Edward Pawłowicz (Edvardas Paulavičius; 30 March 1837 – 1895) was a Polish-Lithuanian teacher and director of the Private Real School in Kalisz, as well as a prominent educational activist.

== Biography ==
He was born in 1837 at the Lapgiriai Manor, in the Lithuanian region of Samogitia, to the Samogitian noble Paulavičiai/Pawłowicz family of the Przyjaciel coat of arms. He was the son of Józef Bernard Pawłowicz, an estate administrator, and Maria née Dokalski. In 1856, he graduated from the gymnasium in Šiauliai and began studying medicine at the University of Moscow, before transferring to the Imperial University of Dorpat, where he pursued studies in mathematics and natural sciences. In 1861, he earned a degree of candidate of sciences and began working as a teacher at the Men's Gymnasium in Kalisz.

In 1873, Pawłowicz resigned from his position and founded a private four-grade progymnasium, which was transformed in 1875 into a six-grade Private Real School. The school soon became known as the "Pawłowicz School." He was part of a group of intellectuals in Kalisz who regularly met at the Berlin Hotel on Mariańska Street and made efforts to animate the cultural life of the city. Pawłowicz was a member of the Charity Society, the Music Society in Kalisz, and the Society for the Encouragement of Fine Arts in Warsaw.

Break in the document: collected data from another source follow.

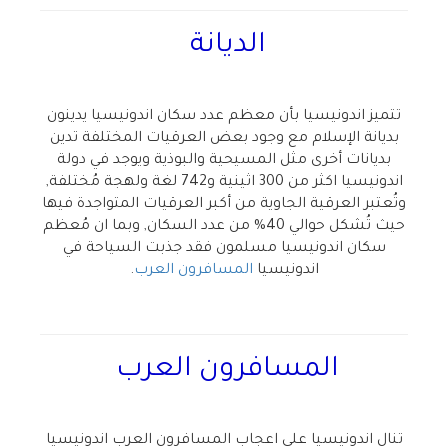
الديانة
تتميز اندونيسيا بأن معظم عدد سكان اندونيسيا يدينون
بديانة الإسلام مع وجود بعض العرقيات المختلفة تدين
بديانات أخرى مثل المسيحية والبوذية ويوجد في دولة
اندونيسيا اكثر من 300 اثينية و742 لغة ولهجة مُختلفة,
وتُعتبر العرقية الجاوية من أكبر العرقيات المتواجدة فيها
حيث تُشكل حوالي 40% من عدد السكان, وبما ان مُعظم
سكان اندونيسيا مسلمون فقد جذبت السياحة في
اندونيسيا
المسافرون العرب
.
المسافرون العرب
تنال اندونيسيا على اعجاب المسافرون العرب اندونيسيا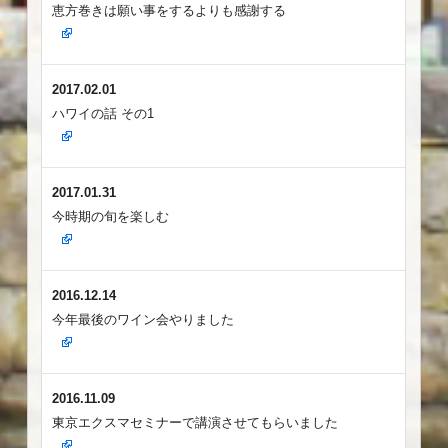
恵方巻きは願い事をするよりも感謝する
2017.02.01
ハワイの話 その1
2017.01.31
今時期の旬を楽しむ
2016.12.14
今年最後のワイン会やりました
2016.11.09
東京エクスマセミナーで講演させてもらいました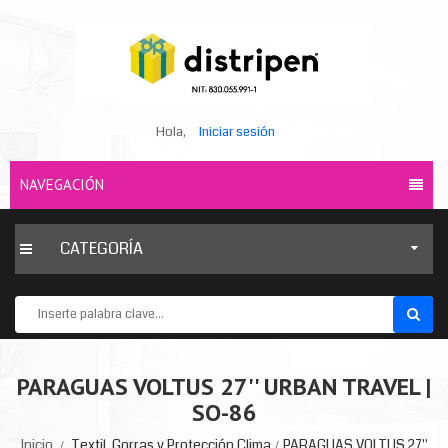
Hola,
Iniciar sesión
NAVEGACIÓN
CATEGORÍA
PARAGUAS VOLTUS 27'' URBAN TRAVEL |
SO-86
Inicio
Textil, Gorras y Protección Clima
PARAGUAS VOLTUS 27''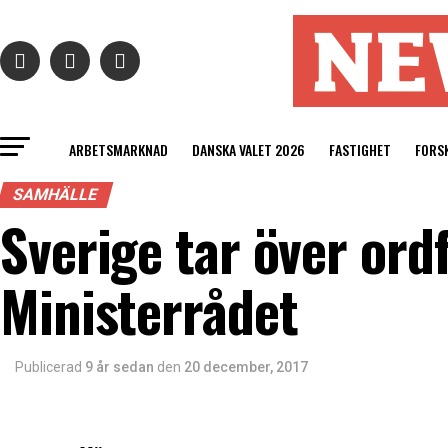
ARBETSMARKNAD
DANSKA VALET 2026
FASTIGHET
FORS
SAMHÄLLE
Sverige tar över ord
Ministerrådet
Publicerad
9 år sedan
den
20 december, 2017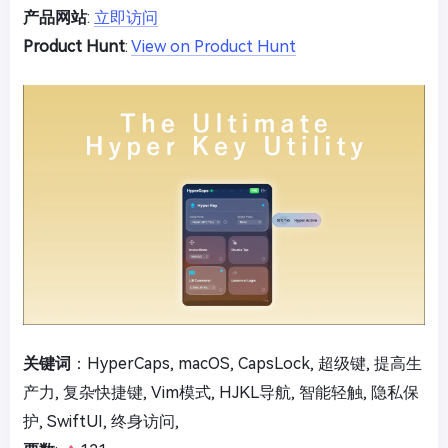
产品网站
:
立即访问
Product Hunt
:
View on Product Hunt
关键词
：HyperCaps, macOS, CapsLock, 超级键, 提高生
产力, 复杂快捷键, Vim模式, HJKL导航, 智能轻触, 隐私保
护, SwiftUI, 终身访问,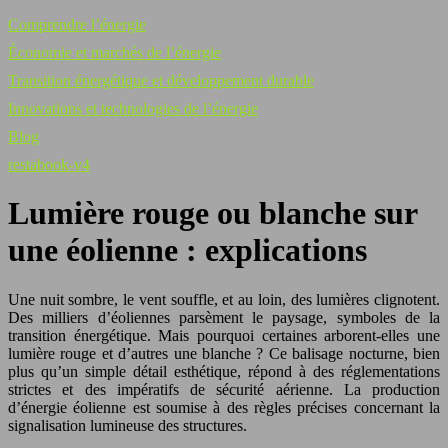
Comprendre l’énergie
Économie et marchés de l’énergie
Transition énergétique et développement durable
Innovations et technologies de l’énergie
Blog
restabook-v4
Lumière rouge ou blanche sur
une éolienne : explications
Une nuit sombre, le vent souffle, et au loin, des lumières clignotent.
Des milliers d’éoliennes parsèment le paysage, symboles de la
transition énergétique. Mais pourquoi certaines arborent-elles une
lumière rouge et d’autres une blanche ? Ce balisage nocturne, bien
plus qu’un simple détail esthétique, répond à des réglementations
strictes et des impératifs de sécurité aérienne. La production
d’énergie éolienne est soumise à des règles précises concernant la
signalisation lumineuse des structures.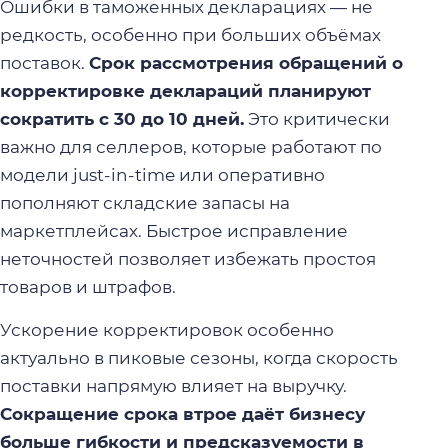
Ошибки в таможенных декларациях — не
редкость, особенно при больших объёмах
поставок.
Срок рассмотрения обращений о
корректировке деклараций планируют
сократить с 30 до 10 дней.
Это критически
важно для селлеров, которые работают по
модели just-in-time или оперативно
пополняют складские запасы на
маркетплейсах. Быстрое исправление
неточностей позволяет избежать простоя
товаров и штрафов.
Ускорение корректировок особенно
актуально в пиковые сезоны, когда скорость
поставки напрямую влияет на выручку.
Сокращение срока втрое даёт бизнесу
больше гибкости и предсказуемости в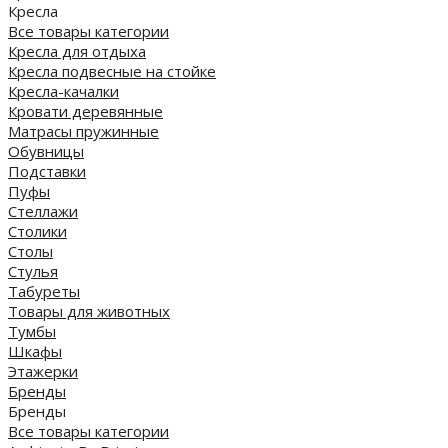
Кресла
Все товары категории
Кресла для отдыха
Кресла подвесные на стойке
Кресла-качалки
Кровати деревянные
Матрасы пружинные
Обувницы
Подставки
Пуфы
Стеллажи
Столики
Столы
Стулья
Табуреты
Товары для животных
Тумбы
Шкафы
Этажерки
Бренды
Бренды
Все товары категории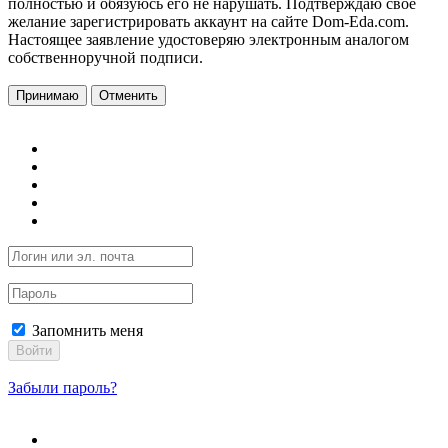
полностью и обязуюсь его не нарушать. Подтверждаю свое
желание зарегистрировать аккаунт на сайте Dom-Eda.com.
Настоящее заявление удостоверяю электронным аналогом
собственноручной подписи.
Принимаю
Отменить
Запомнить меня
Войти
Забыли пароль?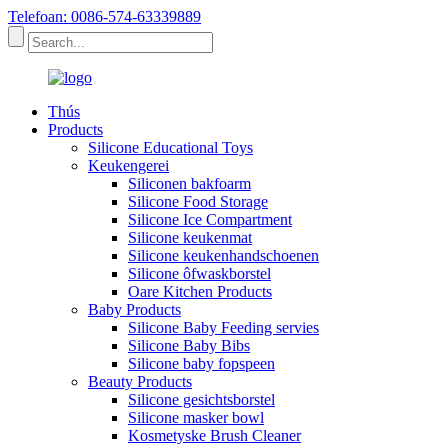
Telefoan: 0086-574-63339889
Thús
Products
Silicone Educational Toys
Keukengerei
Siliconen bakfoarm
Silicone Food Storage
Silicone Ice Compartment
Silicone keukenmat
Silicone keukenhandschoenen
Silicone ôfwaskborstel
Oare Kitchen Products
Baby Products
Silicone Baby Feeding servies
Silicone Baby Bibs
Silicone baby fopspeen
Beauty Products
Silicone gesichtsborstel
Silicone masker bowl
Kosmetyske Brush Cleaner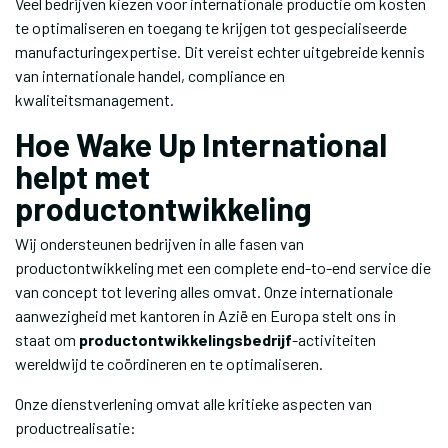
Veel bedrijven kiezen voor internationale productie om kosten
te optimaliseren en toegang te krijgen tot gespecialiseerde
manufacturingexpertise. Dit vereist echter uitgebreide kennis
van internationale handel, compliance en
kwaliteitsmanagement.
Hoe Wake Up International
helpt met
productontwikkeling
Wij ondersteunen bedrijven in alle fasen van
productontwikkeling met een complete end-to-end service die
van concept tot levering alles omvat. Onze internationale
aanwezigheid met kantoren in Azië en Europa stelt ons in
staat om
productontwikkelingsbedrijf
-activiteiten
wereldwijd te coördineren en te optimaliseren.
Onze dienstverlening omvat alle kritieke aspecten van
productrealisatie: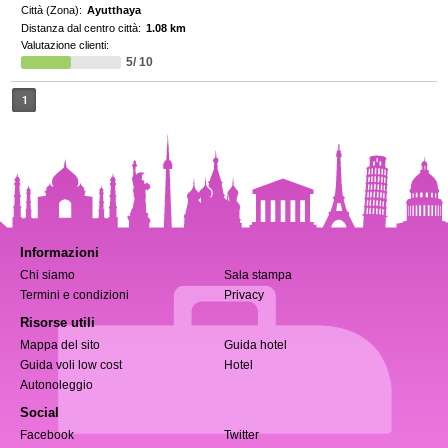
Città (Zona):
Ayutthaya
Distanza dal centro città:
1.08 km
Valutazione clienti:
5/ 10
1
Informazioni
Chi siamo
Sala stampa
Termini e condizioni
Privacy
Risorse utili
Mappa del sito
Guida hotel
Guida voli low cost
Hotel
Autonoleggio
Social
Facebook
Twitter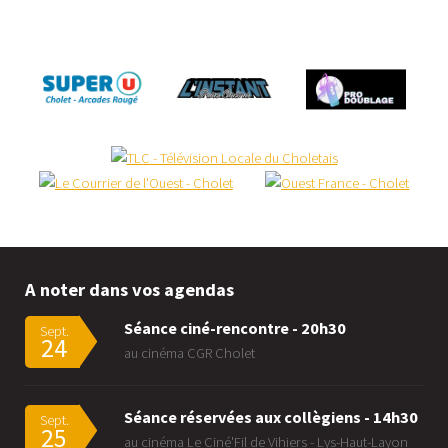
A noter dans vos agendas
Séance ciné-rencontre - 20h30
Sept.
24
au cinéma CGR Cholet
Séance réservées aux collègiens - 14h30
Sept.
25
au cinéma Le Ciné'Fil de Vihiers - Lys-Haut-Layon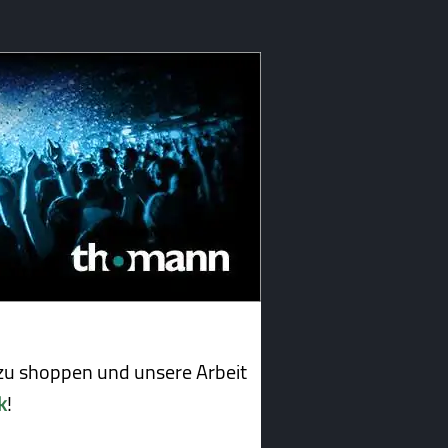
u shoppen und unsere Arbeit
k
!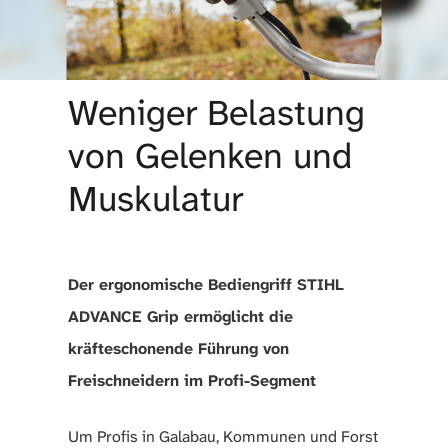
Weniger Belastung
von Gelenken und
Muskulatur
Der ergonomische Bediengriff STIHL
ADVANCE Grip ermöglicht die
kräfteschonende Führung von
Freischneidern im Profi-Segment
Um Profis in Galabau, Kommunen und Forst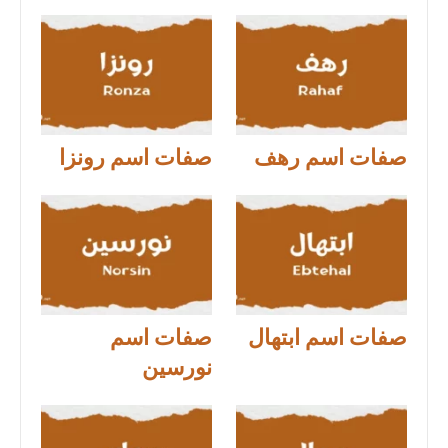
صفات اسم رهف
صفات اسم رونزا
صفات اسم ابتهال
صفات اسم
نورسين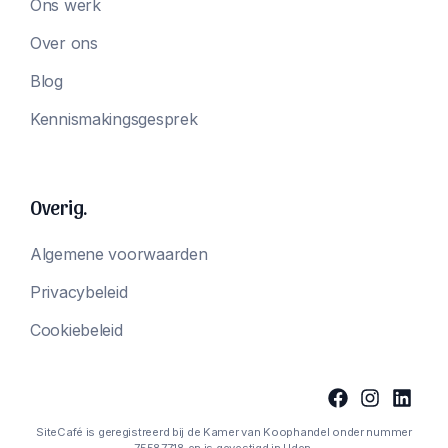
Ons werk
Over ons
Blog
Kennismakingsgesprek
Overig.
Algemene voorwaarden
Privacybeleid
Cookiebeleid
SiteCafé is geregistreerd bij de Kamer van Koophandel onder nummer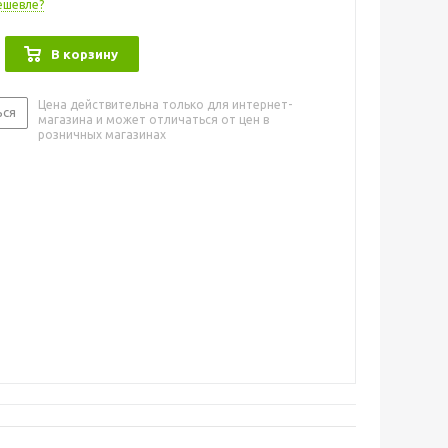
ешевле?
В корзину
Цена действительна только для интернет-
ься
магазина и может отличаться от цен в
розничных магазинах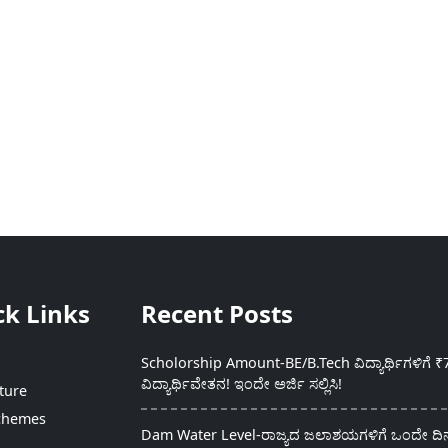
ck Links
Recent Posts
Scholorship Amount-BE/B.Tech ವಿದ್ಯಾರ್ಥಿಗಳಿಗೆ ₹
ವಿದ್ಯಾರ್ಥಿವೇತನ! ಇಂದೇ ಅರ್ಜಿ ಸಲ್ಲಿಸಿ!
ture
chemes
Dam Water Level-ರಾಜ್ಯದ ಜಲಾಶಯಗಳಿಗೆ ಒಂದೇ ದಿನದ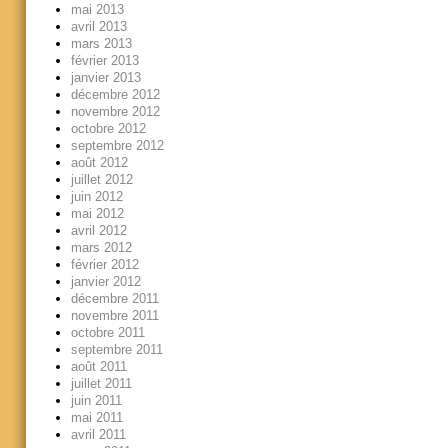
mai 2013
avril 2013
mars 2013
février 2013
janvier 2013
décembre 2012
novembre 2012
octobre 2012
septembre 2012
août 2012
juillet 2012
juin 2012
mai 2012
avril 2012
mars 2012
février 2012
janvier 2012
décembre 2011
novembre 2011
octobre 2011
septembre 2011
août 2011
juillet 2011
juin 2011
mai 2011
avril 2011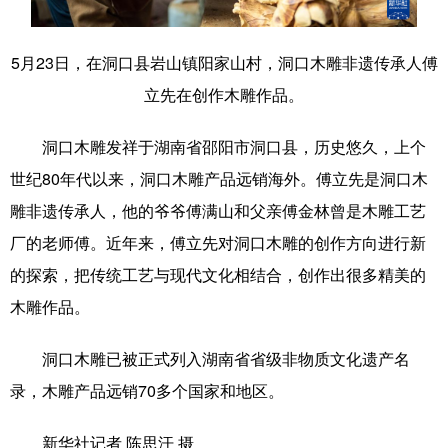
学术中国
乡村振兴
银龄
溯源中国
5月23日，在洞口县岩山镇阳家山村，洞口木雕非遗传承人傅
城市
旅游
能源
会展
立先在创作木雕作品。
彩票
娱乐
时尚
悦读
洞口木雕发祥于湖南省邵阳市洞口县，历史悠久，上个
公益
一带一路
亚太网
上市公司
世纪80年代以来，洞口木雕产品远销海外。傅立先是洞口木
文化产业
雕非遗传承人，他的爷爷傅满山和父亲傅金林曾是木雕工艺
厂的老师傅。近年来，傅立先对洞口木雕的创作方向进行新
的探索，把传统工艺与现代文化相结合，创作出很多精美的
地方频道
木雕作品。
北京
天津
河北
山西
洞口木雕已被正式列入湖南省省级非物质文化遗产名
辽宁
吉林
上海
江苏
录，木雕产品远销70多个国家和地区。
浙江
安徽
福建
江西
新华社记者 陈思汗 摄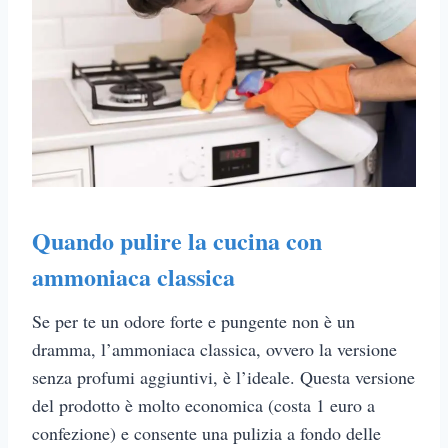
Quando pulire la cucina con
ammoniaca classica
Se per te un odore forte e pungente non è un
dramma, l’ammoniaca classica, ovvero la versione
senza profumi aggiuntivi, è l’ideale. Questa versione
del prodotto è molto economica (costa 1 euro a
confezione) e consente una pulizia a fondo delle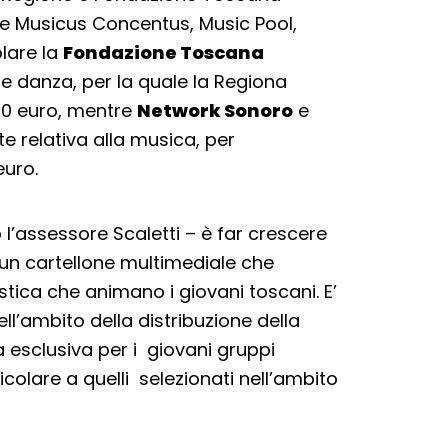
e Musicus Concentus, Music Pool,
lare la
Fondazione Toscana
 e danza, per la quale la Regiona
00 euro, mentre
Network Sonoro
e
e relativa alla musica, per
euro.
o l’assessore Scaletti – è far crescere
 un cartellone multimediale che
istica che animano i giovani toscani. E’
l’ambito della distribuzione della
esclusiva per i giovani gruppi
icolare a quelli selezionati nell’ambito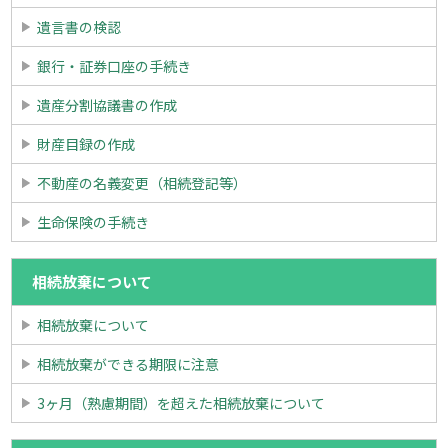
遺言書の検認
銀行・証券口座の手続き
遺産分割協議書の作成
財産目録の作成
不動産の名義変更（相続登記等）
生命保険の手続き
相続放棄について
相続放棄について
相続放棄ができる期限に注意
3ヶ月（熟慮期間）を超えた相続放棄について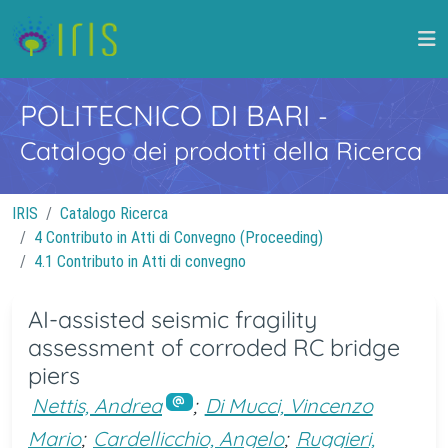
POLITECNICO DI BARI
-
Catalogo dei prodotti della Ricerca
IRIS
Catalogo Ricerca
4 Contributo in Atti di Convegno (Proceeding)
4.1 Contributo in Atti di convegno
AI-assisted seismic fragility
assessment of corroded RC bridge
piers
Nettis, Andrea
;
Di Mucci, Vincenzo
Mario
;
Cardellicchio, Angelo
;
Ruggieri,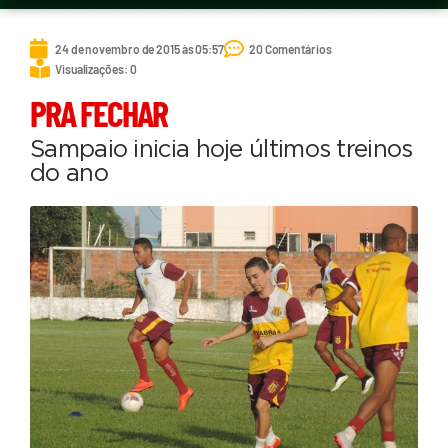
24 de novembro de 2015 às 05:57
20 Comentários
Visualizações: 0
PRA FECHAR
Sampaio inicia hoje últimos treinos
do ano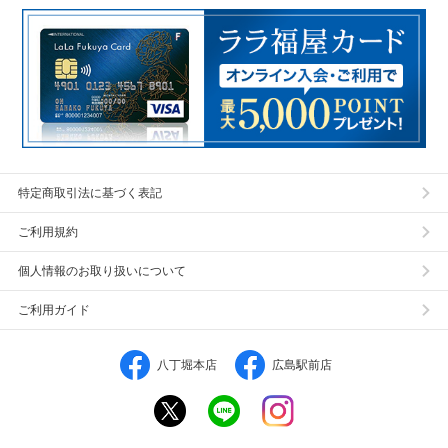
特定商取引法に基づく表記
ご利用規約
個人情報のお取り扱いについて
ご利用ガイド
八丁堀本店
広島駅前店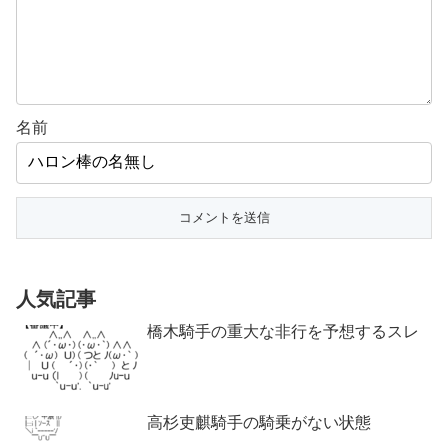
名前
人気記事
橋木騎手の重大な非行を予想するスレ
高杉吏麒騎手の騎乗がない状態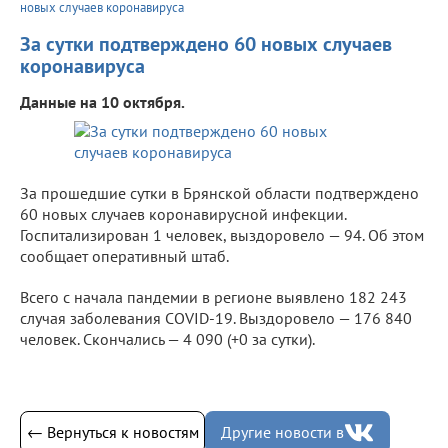
новых случаев коронавируса
За сутки подтверждено 60 новых случаев
коронавируса
Данные на 10 октября.
За прошедшие сутки в Брянской области подтверждено
60 новых случаев коронавирусной инфекции.
Госпитализирован 1 человек, выздоровело — 94. Об этом
сообщает оперативный штаб.
Всего с начала пандемии в регионе выявлено 182 243
случая заболевания COVID-19. Выздоровело — 176 840
человек. Скончались — 4 090 (+0 за сутки).
← Вернуться к новостям
Другие новости в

He led the school until 1883, when he left Kalisz to settle in the inherited estate of Pavirvytis in Samogitia. The school was taken over by Konstanty Jerzykowicz, and in 1893 it was nationalized by the Tsarist government. Mykolas Biržiška, in his memoirs, describes the "Polish Flying Library" run in Pavirvytis by Pawłowicz, who made his extensive collection of Polish books available to the local landowners. A significant part of this collection Pawłowicz had received when leaving his school in Kalisz.

Edward Pawłowicz died in 1895.

== Family ==
He was married to Maria Szaniawska, daughter of Józef Szaniawski, a Kalisz archivist and historian. Together they had four sons: Jan, Kazimierz, Józef, and Edward, and five daughters: Maria, married to Życki, Jadwiga, wife of Kazimierz Dowgird, Aniela, wife of Jan Venordin, Zofia, and Wanda, wife of Leonard Micuta.

Kazimierz Pawłowicz completed engineering studies at the Jagiellonian University in Kraków and amassed wealth as the manager of a brick factory in the Congress Poland. In independent Poland, he became the founder of the Garden City Czerniaków (now part of the Sadyba district) in Warsaw.

Edward Pawłowicz's grandchildren included, among others, the Polish writer and traveler Bohdan Pawłowicz (son of Kazimierz), Polish economist and World War II veteran Wacław Micuta (son of Wanda) and the Lithuanian historian Vanda Daugirdaitė-Sruogienė (born Wanda Dowgierd, daughter of Jadwiga).